Claro que depois disso todas as feridas não cicatrizadas da decisão de 2021 voltaram a sangrar, e rapidamente choveram declarações de um lado e de outro, muitos coxinhas defendendo que agora sim se fez o correto etc.
Este é um esporte de alta performance, os pilotos são a nata da
nata do automobilismo mundial, e um nível de risco há de ser tolerado. Não se pode pilotar com o espinho do medo cravado no coração. Estamos falando de corridas de carros, não de campeonato de Beach Tenis.

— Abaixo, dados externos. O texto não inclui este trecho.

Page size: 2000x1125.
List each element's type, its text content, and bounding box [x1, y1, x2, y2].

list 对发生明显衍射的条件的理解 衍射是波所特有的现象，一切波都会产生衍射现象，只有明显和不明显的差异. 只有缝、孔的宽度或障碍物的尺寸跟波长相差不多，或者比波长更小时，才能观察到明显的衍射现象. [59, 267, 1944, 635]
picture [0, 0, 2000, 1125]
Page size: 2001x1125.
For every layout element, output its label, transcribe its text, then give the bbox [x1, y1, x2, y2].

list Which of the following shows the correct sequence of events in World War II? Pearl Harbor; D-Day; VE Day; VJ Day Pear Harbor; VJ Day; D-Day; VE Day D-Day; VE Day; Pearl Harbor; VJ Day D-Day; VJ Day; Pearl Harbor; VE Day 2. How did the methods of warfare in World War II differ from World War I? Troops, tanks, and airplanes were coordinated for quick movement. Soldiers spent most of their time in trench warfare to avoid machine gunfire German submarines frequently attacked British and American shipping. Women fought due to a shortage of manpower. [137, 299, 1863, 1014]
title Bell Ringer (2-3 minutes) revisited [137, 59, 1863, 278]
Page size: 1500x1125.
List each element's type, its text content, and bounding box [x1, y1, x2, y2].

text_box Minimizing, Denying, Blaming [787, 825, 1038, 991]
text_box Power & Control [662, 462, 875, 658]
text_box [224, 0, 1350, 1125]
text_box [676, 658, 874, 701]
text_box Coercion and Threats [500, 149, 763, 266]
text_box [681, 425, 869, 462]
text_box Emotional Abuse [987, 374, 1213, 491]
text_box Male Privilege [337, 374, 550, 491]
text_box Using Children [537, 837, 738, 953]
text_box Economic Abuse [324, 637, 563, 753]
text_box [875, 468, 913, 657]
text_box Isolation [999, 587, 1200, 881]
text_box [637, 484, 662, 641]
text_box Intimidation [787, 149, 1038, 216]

E nesse anticlímax, Verstappen seguiu tranquilo para sua 5ª vitória consecutiva (a 1ª em Monza), com Leclerc e Russel completando o pódio. Sainz e Hamilton fizeram boas corridas de recuperação, chegando em 4º e 5º, seguidos de Perez. Merece também registro a notável performance do estreante De Vries, que chegou em 9º,
marcando dois pontos, coisa que até hoje Nicolas Latifi não fez em 16 corridas. Tudo indica que a Williams já encontrou um substituto para ele, até porque com o budget cap hoje existente, a equipe não parece ser mais tão dependente de pilotos pagantes.
Aplausos também para o consistente Russel, presença frequente nos pódios esse ano. Apesar das dificuldades da Mercedes, ele está apenas 16 pontos atrás de Leclerc e sete de Perez, vivíssimo na disputa pelo vice-campeonato.
Já o campeonato pode até ser decidido na próxima prova, em Cingapura, bastando que Verstappen vença fazendo a melhor volta e Leclerc não chegue ao menos em 6º. O título do holandês aponta certo como o trovão após o raio.